= Rose Garnett =

British film producer

Rose Garnett (born 1970) is a British film producer and was previously the director of BBC Film, the feature film-making arm of the BBC, from 2020 to 2022, whereupon she joined A24 to oversee its international film and TV slate. Garnett has a producing credit on 26 productions.

== Biography ==

Garnett was born in 1970 to Andy Garnett and Polly Devlin, a writer for Vogue from County Tyrone.

After graduating from the University of Cambridge, Garnett's first job in 1993 was as the producer of Talking Tongues Theatre Company with David Farr, Rachel Weisz and Sasha Hails. She and Farr then took over the Gate Theatre in Notting Hill where they commissioned and worked with many writers and directors including Lee Hall, Tracy Letts, Dominic Cook and Sarah Kane. Garnett has worked as a script editor and producer, with her credits including Darren Aronofsky's Black Swan (Associate Producer) and Katrina Boorman's Me And Me Dad (Executive Producer).

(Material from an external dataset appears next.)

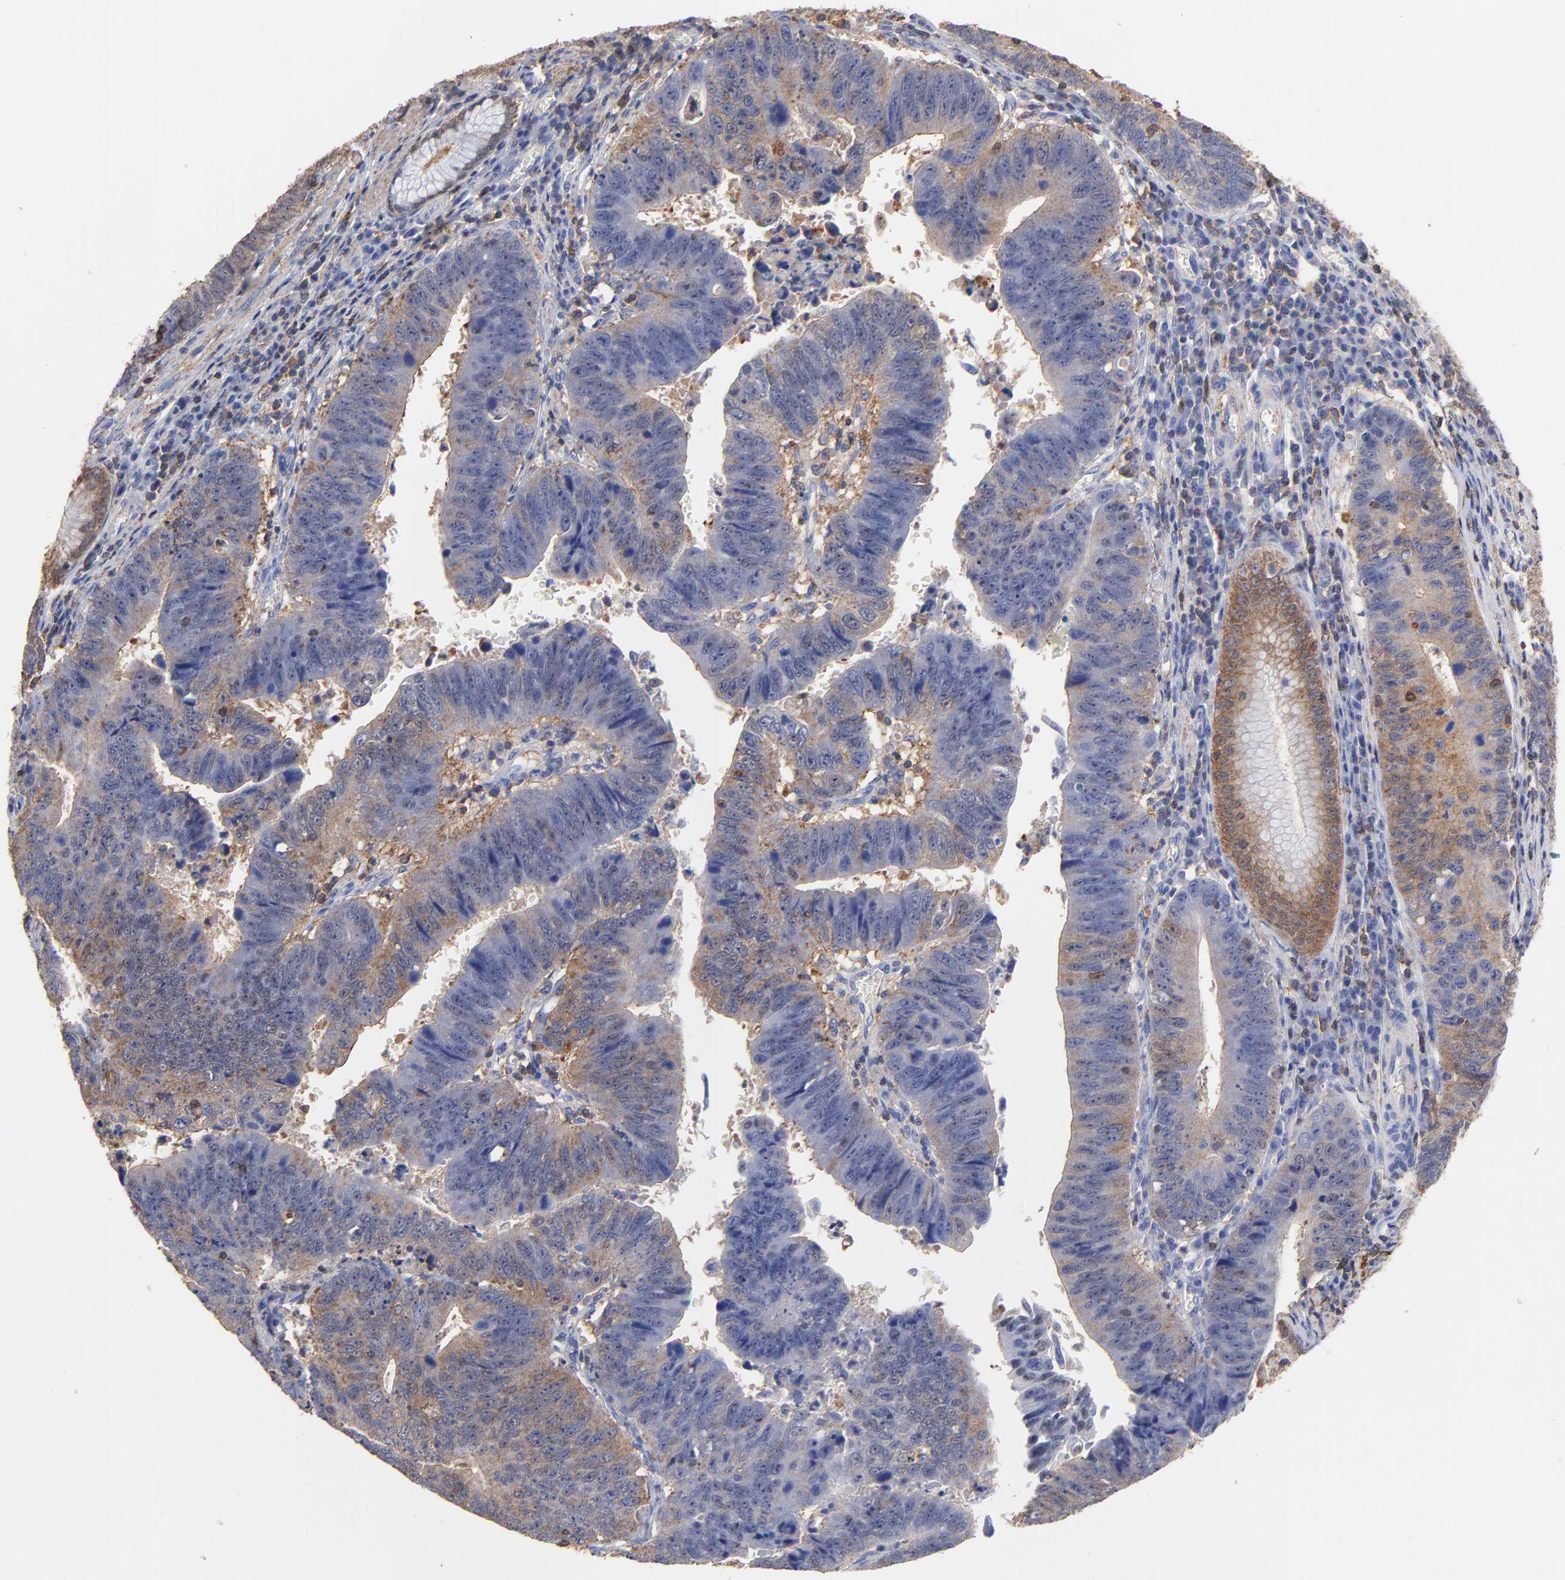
{"staining": {"intensity": "moderate", "quantity": ">75%", "location": "cytoplasmic/membranous"}, "tissue": "stomach cancer", "cell_type": "Tumor cells", "image_type": "cancer", "snomed": [{"axis": "morphology", "description": "Adenocarcinoma, NOS"}, {"axis": "topography", "description": "Stomach"}], "caption": "Protein staining by IHC reveals moderate cytoplasmic/membranous staining in approximately >75% of tumor cells in stomach adenocarcinoma.", "gene": "ASL", "patient": {"sex": "male", "age": 59}}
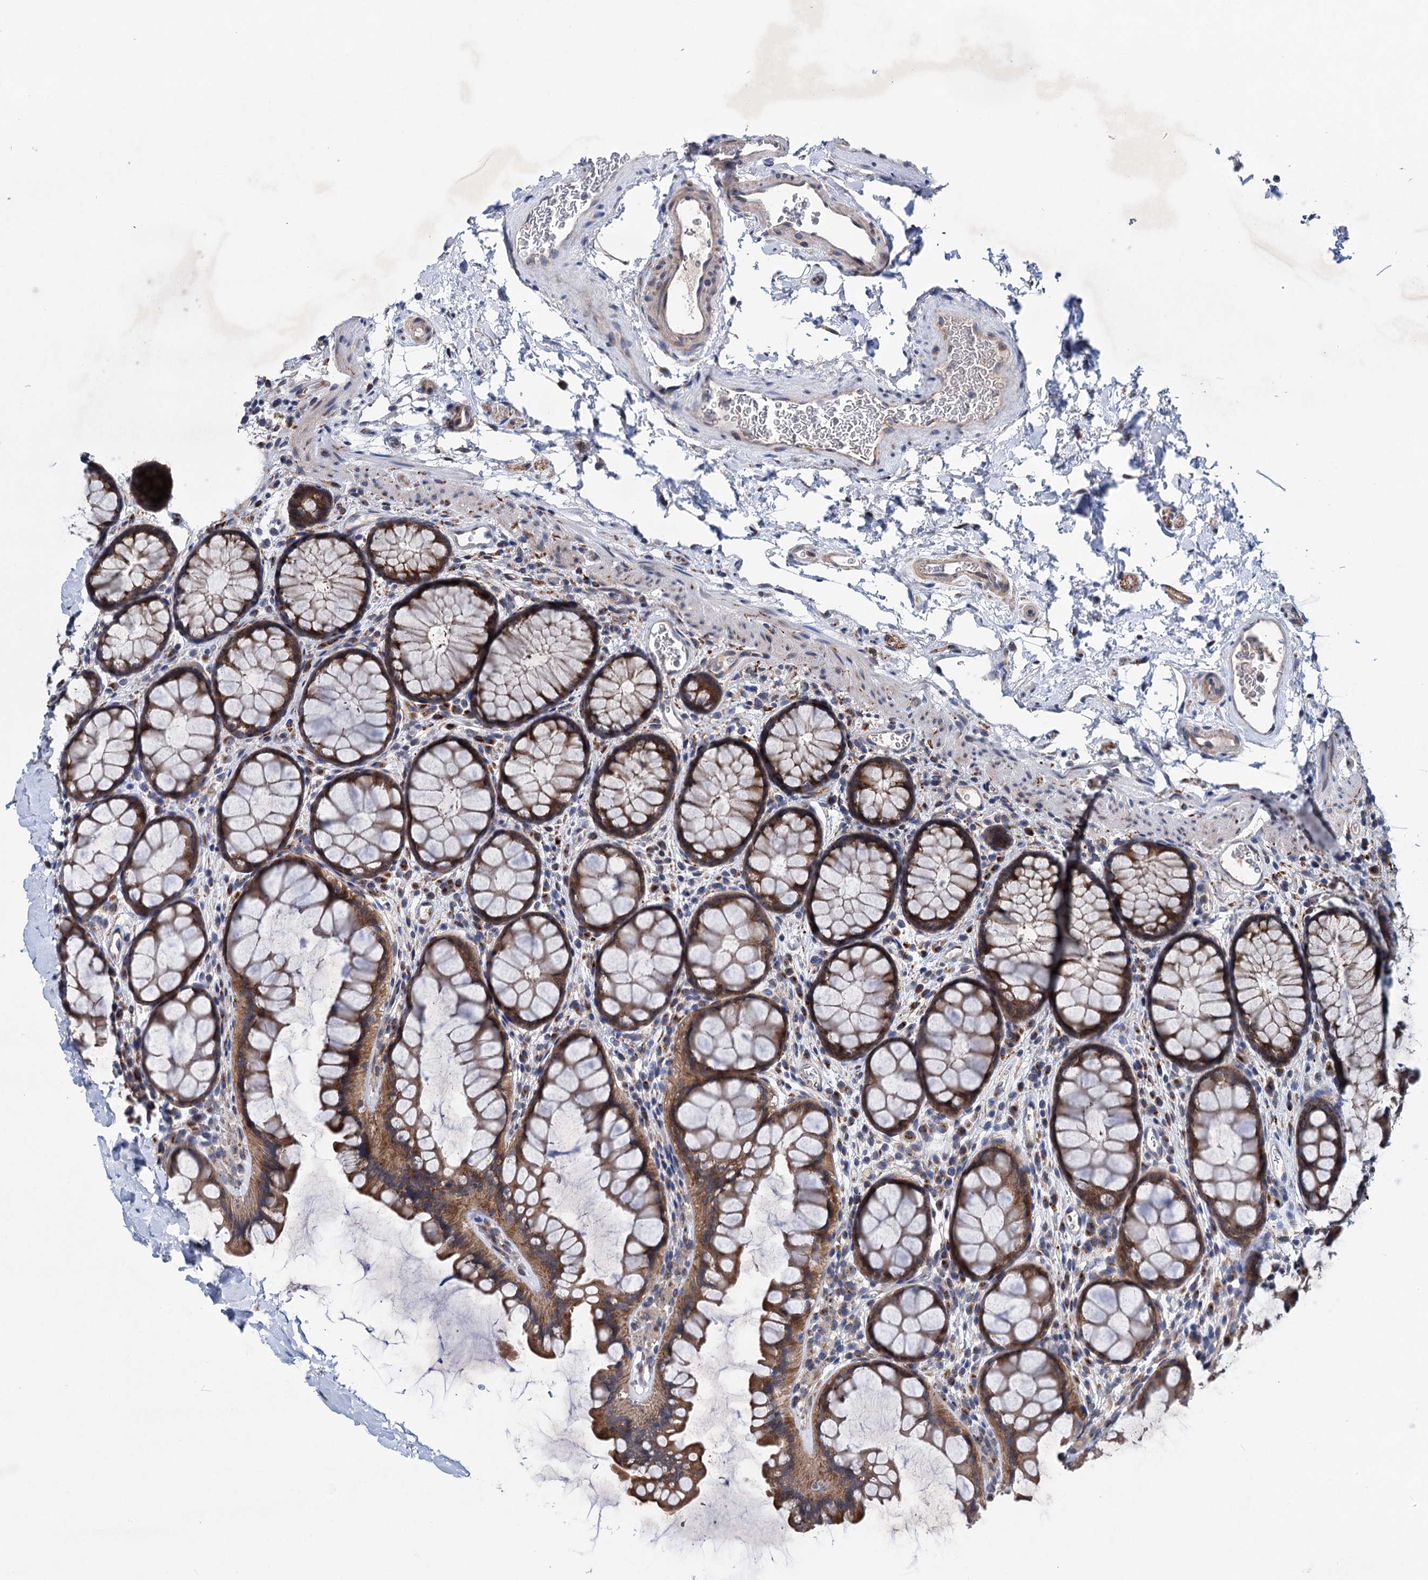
{"staining": {"intensity": "negative", "quantity": "none", "location": "none"}, "tissue": "colon", "cell_type": "Endothelial cells", "image_type": "normal", "snomed": [{"axis": "morphology", "description": "Normal tissue, NOS"}, {"axis": "topography", "description": "Colon"}], "caption": "Immunohistochemistry (IHC) histopathology image of normal colon: colon stained with DAB (3,3'-diaminobenzidine) displays no significant protein positivity in endothelial cells.", "gene": "EYA4", "patient": {"sex": "female", "age": 82}}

Garnett joined the BBC in 2017 from Film4 where she was Head of Creative. Whilst there, Rose developed and executive produced an array of recent successful UK films including Lenny Abrahamson's Room, Andrea Arnold's American Honey and Martin McDonagh's Three Billboards. Rose began her time at Film4 as Head of Development in 2014 before being promoted to Head of Editorial in 2014 and finally Head of Creative in 2015.